# What is required:
Can you arrange the lines of the entries below as a numbered list, leaving out any blank lines?

::: Information provided :::

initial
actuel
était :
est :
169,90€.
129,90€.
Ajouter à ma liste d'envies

:::

# The answer:
1. initial
2. actuel
3. était :
4. est :
5. 169,90€.
6. 129,90€.
7. Ajouter à ma liste d'envies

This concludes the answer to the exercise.